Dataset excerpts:
##############################

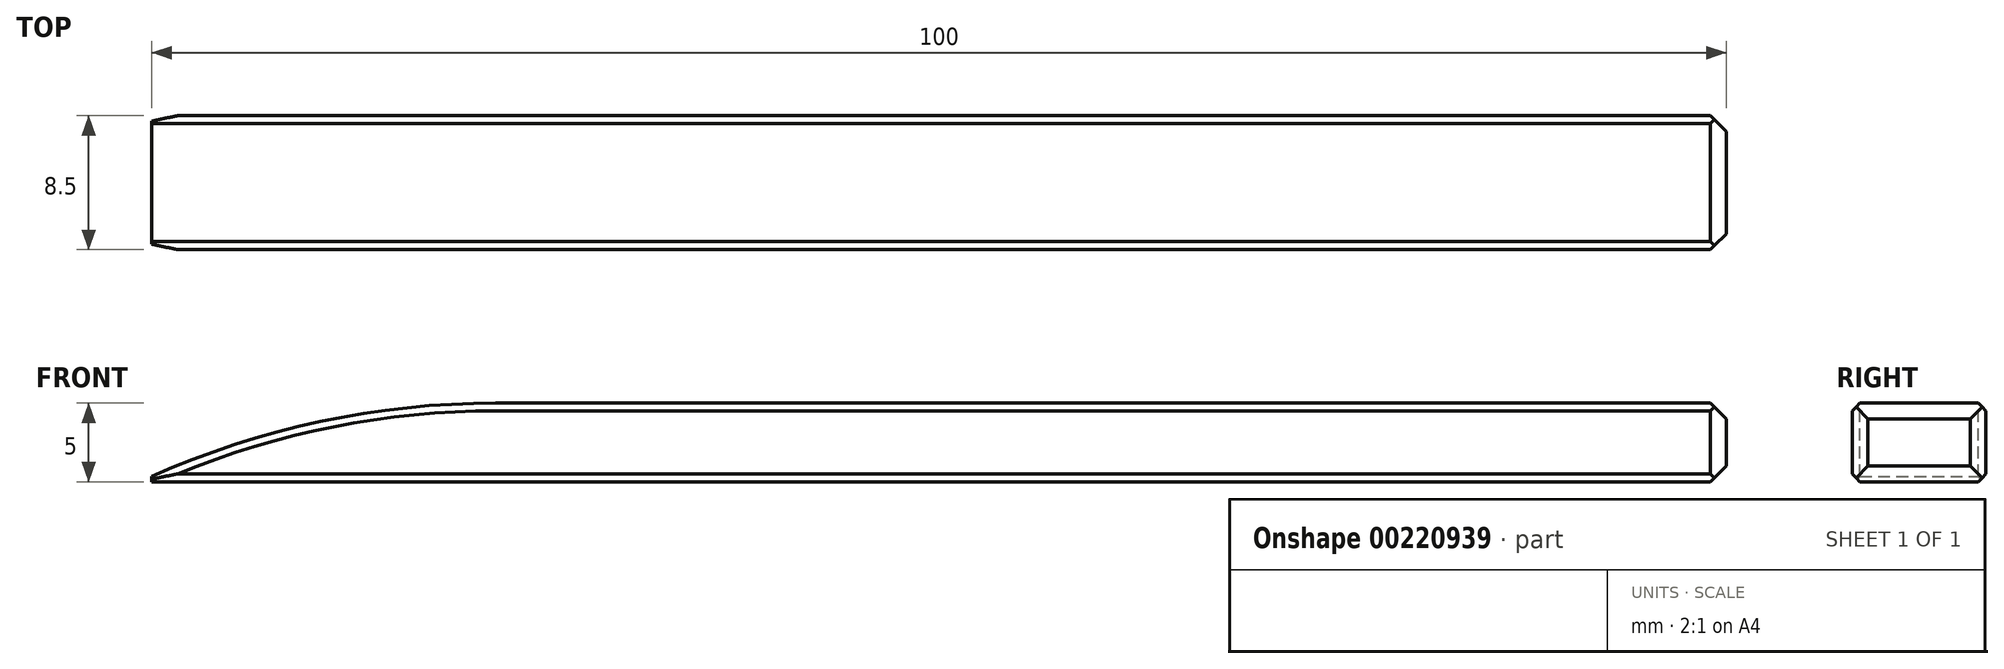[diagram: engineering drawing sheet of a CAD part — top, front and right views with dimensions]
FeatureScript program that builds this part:
annotation { "Feature Type Name" : "Feature", "Feature Type Description" : "" }
export const myFeature = defineFeature(function(context is Context, id is Id, definition is map)
    precondition{}
    {
        {
            var Q0;
            Q0=qCreatedBy(makeId("Top.planeOp"),FACE);
            var sketch = newSketch(context, id + "F0", { "sketchPlane" : qUnion([Q0])});
            skLineSegment(sketch, "E0.bottom", {"start": v(-50, 4.25) * mm, "end": v(50, 4.25) * mm});
            skLineSegment(sketch, "E0.top", {"start": v(-50, -4.25) * mm, "end": v(50, -4.25) * mm});
            skLineSegment(sketch, "E0.left", {"start": v(-50, 4.25) * mm, "end": v(-50, -4.25) * mm});
            skLineSegment(sketch, "E0.right", {"start": v(50, 4.25) * mm, "end": v(50, -4.25) * mm});
            skLineSegment(sketch, "E1", {"start": v(-50, -4.25) * mm, "end": v(50, 4.25) * mm, "construction": true});
            skLineSegment(sketch, "E2", {"start": v(0, -4.25) * mm, "end": v(0, 4.25) * mm});
            skSolve(sketch);
        }
        {
            var Q0;
            Q0=makeQuery(id+"F0.imprint","IMPRINT",FACE,{"disambiguationData":[TD([[makeQuery(id+"F0.imprint","IMPRINT",EDGE,{"derivedFrom":sQuery(id+"F0.wireOp",EDGE,"E0.bottom")}),-1.0]])]});
            extrude(context, id + "F1", {"entities" : qUnion([Q0]), "depth" : 5 * mm});
        }
        {
            var Q0;
            Q0=makeQuery(id+"F1.opExtrude","CAP_EDGE",EDGE,{"disambiguationData":[OSD([sQuery(id+"F0.wireOp",EDGE,"E0.left")])],"isStart":false});
            chamfer(context, id + "F2", {"entities" : qUnion([Q0]), "chamferType" : ChamferType.OFFSET_ANGLE, "width" : 10 * mm, "oppositeDirection" : false, "angle" : 25 * degree});
        }
        {
            var Q0;
            {var subQ0=sQuery(id+"F0.wireOp",EDGE,"E0.left");Q0=makeQuery(id+"F2.opChamfer","BLEND_EDGE",EDGE,{"blendedFrom":[makeQuery(id+"F1.opExtrude","CAP_EDGE",EDGE,{"disambiguationData":[OSD([subQ0])],"isStart":false}),makeQuery(id+"F1.opExtrude","CAP_FACE",FACE,{"disambiguationData":[OSD([sQuery(id+"F0.wireOp",EDGE,"E0.bottom"),sQuery(id+"F0.wireOp",EDGE,"E0.top"),subQ0,sQuery(id+"F0.wireOp",EDGE,"E0.right")])],"isStart":false})],"blendedInto":[makeQuery(id+"F1.opExtrude","CAP_FACE",FACE,{"disambiguationData":[OSD([sQuery(id+"F0.wireOp",EDGE,"E0.bottom"),sQuery(id+"F0.wireOp",EDGE,"E0.top"),subQ0,sQuery(id+"F0.wireOp",EDGE,"E0.right")])],"isStart":false})]});}
            fillet(context, id + "F3", {"entities" : qUnion([Q0]), "radius" : 53.54 * mm, "allowEdgeOverflow" : false});
        }
        {
            var Q0;
            Q0=makeQuery(id+"F1.opExtrude","CAP_EDGE",EDGE,{"disambiguationData":[OSD([sQuery(id+"F0.wireOp",EDGE,"E0.bottom")])],"isStart":false});
            var Q1;
            Q1=makeQuery(id+"F1.opExtrude","CAP_EDGE",EDGE,{"disambiguationData":[OSD([sQuery(id+"F0.wireOp",EDGE,"E0.top")])],"isStart":false});
            var Q2;
            Q2=makeQuery(id+"F1.opExtrude","CAP_EDGE",EDGE,{"disambiguationData":[OSD([sQuery(id+"F0.wireOp",EDGE,"E0.top")])],"isStart":true});
            var Q3;
            Q3=makeQuery(id+"F1.opExtrude","CAP_EDGE",EDGE,{"disambiguationData":[OSD([sQuery(id+"F0.wireOp",EDGE,"E0.bottom")])],"isStart":true});
            chamfer(context, id + "F4", {"entities" : qUnion([Q0, Q1, Q2, Q3]), "width" : 0.5 * mm, "tangentPropagation" : true});
        }
        {
            var Q0;
            Q0=makeQuery(id+"F1.opExtrude","CAP_EDGE",EDGE,{"disambiguationData":[OSD([sQuery(id+"F0.wireOp",EDGE,"E0.right")])],"isStart":true});
            var Q1;
            Q1=makeQuery(id+"F1.opExtrude","SWEPT_EDGE",EDGE,{"disambiguationData":[OSD([sQuery(id+"F0.wireOp",EDGE,"E0.top"),sQuery(id+"F0.wireOp",EDGE,"E0.right")])]});
            var Q2;
            Q2=makeQuery(id+"F1.opExtrude","CAP_EDGE",EDGE,{"disambiguationData":[OSD([sQuery(id+"F0.wireOp",EDGE,"E0.right")])],"isStart":false});
            var Q3;
            Q3=makeQuery(id+"F1.opExtrude","SWEPT_EDGE",EDGE,{"disambiguationData":[OSD([sQuery(id+"F0.wireOp",EDGE,"E0.bottom"),sQuery(id+"F0.wireOp",EDGE,"E0.right")])]});
            chamfer(context, id + "F5", {"entities" : qUnion([Q0, Q1, Q2, Q3]), "width" : 1 * mm, "tangentPropagation" : true});
        }
    });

##############################

Goal of the exercise
Please write out all of the material above line for line, without the pictures.

Response
[diagram: engineering drawing sheet of a CAD part — top, front and right views with dimensions]
FeatureScript program that builds this part:
annotation { "Feature Type Name" : "Feature", "Feature Type Description" : "" }
export const myFeature = defineFeature(function(context is Context, id is Id, definition is map)
    precondition{}
    {
        {
            var Q0;
            Q0=qCreatedBy(makeId("Top.planeOp"),FACE);
            var sketch = newSketch(context, id + "F0", { "sketchPlane" : qUnion([Q0])});
            skLineSegment(sketch, "E0.bottom", {"start": v(-50, 4.25) * mm, "end": v(50, 4.25) * mm});
            skLineSegment(sketch, "E0.top", {"start": v(-50, -4.25) * mm, "end": v(50, -4.25) * mm});
            skLineSegment(sketch, "E0.left", {"start": v(-50, 4.25) * mm, "end": v(-50, -4.25) * mm});
            skLineSegment(sketch, "E0.right", {"start": v(50, 4.25) * mm, "end": v(50, -4.25) * mm});
            skLineSegment(sketch, "E1", {"start": v(-50, -4.25) * mm, "end": v(50, 4.25) * mm, "construction": true});
            skLineSegment(sketch, "E2", {"start": v(0, -4.25) * mm, "end": v(0, 4.25) * mm});
            skSolve(sketch);
        }
        {
            var Q0;
            Q0=makeQuery(id+"F0.imprint","IMPRINT",FACE,{"disambiguationData":[TD([[makeQuery(id+"F0.imprint","IMPRINT",EDGE,{"derivedFrom":sQuery(id+"F0.wireOp",EDGE,"E0.bottom")}),-1.0]])]});
            extrude(context, id + "F1", {"entities" : qUnion([Q0]), "depth" : 5 * mm});
        }
        {
            var Q0;
            Q0=makeQuery(id+"F1.opExtrude","CAP_EDGE",EDGE,{"disambiguationData":[OSD([sQuery(id+"F0.wireOp",EDGE,"E0.left")])],"isStart":false});
            chamfer(context, id + "F2", {"entities" : qUnion([Q0]), "chamferType" : ChamferType.OFFSET_ANGLE, "width" : 10 * mm, "oppositeDirection" : false, "angle" : 25 * degree});
        }
        {
            var Q0;
            {var subQ0=sQuery(id+"F0.wireOp",EDGE,"E0.left");Q0=makeQuery(id+"F2.opChamfer","BLEND_EDGE",EDGE,{"blendedFrom":[makeQuery(id+"F1.opExtrude","CAP_EDGE",EDGE,{"disambiguationData":[OSD([subQ0])],"isStart":false}),makeQuery(id+"F1.opExtrude","CAP_FACE",FACE,{"disambiguationData":[OSD([sQuery(id+"F0.wireOp",EDGE,"E0.bottom"),sQuery(id+"F0.wireOp",EDGE,"E0.top"),subQ0,sQuery(id+"F0.wireOp",EDGE,"E0.right")])],"isStart":false})],"blendedInto":[makeQuery(id+"F1.opExtrude","CAP_FACE",FACE,{"disambiguationData":[OSD([sQuery(id+"F0.wireOp",EDGE,"E0.bottom"),sQuery(id+"F0.wireOp",EDGE,"E0.top"),subQ0,sQuery(id+"F0.wireOp",EDGE,"E0.right")])],"isStart":false})]});}
            fillet(context, id + "F3", {"entities" : qUnion([Q0]), "radius" : 53.54 * mm, "allowEdgeOverflow" : false});
        }
        {
            var Q0;
            Q0=makeQuery(id+"F1.opExtrude","CAP_EDGE",EDGE,{"disambiguationData":[OSD([sQuery(id+"F0.wireOp",EDGE,"E0.bottom")])],"isStart":false});
            var Q1;
            Q1=makeQuery(id+"F1.opExtrude","CAP_EDGE",EDGE,{"disambiguationData":[OSD([sQuery(id+"F0.wireOp",EDGE,"E0.top")])],"isStart":false});
            var Q2;
            Q2=makeQuery(id+"F1.opExtrude","CAP_EDGE",EDGE,{"disambiguationData":[OSD([sQuery(id+"F0.wireOp",EDGE,"E0.top")])],"isStart":true});
            var Q3;
            Q3=makeQuery(id+"F1.opExtrude","CAP_EDGE",EDGE,{"disambiguationData":[OSD([sQuery(id+"F0.wireOp",EDGE,"E0.bottom")])],"isStart":true});
            chamfer(context, id + "F4", {"entities" : qUnion([Q0, Q1, Q2, Q3]), "width" : 0.5 * mm, "tangentPropagation" : true});
        }
        {
            var Q0;
            Q0=makeQuery(id+"F1.opExtrude","CAP_EDGE",EDGE,{"disambiguationData":[OSD([sQuery(id+"F0.wireOp",EDGE,"E0.right")])],"isStart":true});
            var Q1;
            Q1=makeQuery(id+"F1.opExtrude","SWEPT_EDGE",EDGE,{"disambiguationData":[OSD([sQuery(id+"F0.wireOp",EDGE,"E0.top"),sQuery(id+"F0.wireOp",EDGE,"E0.right")])]});
            var Q2;
            Q2=makeQuery(id+"F1.opExtrude","CAP_EDGE",EDGE,{"disambiguationData":[OSD([sQuery(id+"F0.wireOp",EDGE,"E0.right")])],"isStart":false});
            var Q3;
            Q3=makeQuery(id+"F1.opExtrude","SWEPT_EDGE",EDGE,{"disambiguationData":[OSD([sQuery(id+"F0.wireOp",EDGE,"E0.bottom"),sQuery(id+"F0.wireOp",EDGE,"E0.right")])]});
            chamfer(context, id + "F5", {"entities" : qUnion([Q0, Q1, Q2, Q3]), "width" : 1 * mm, "tangentPropagation" : true});
        }
    });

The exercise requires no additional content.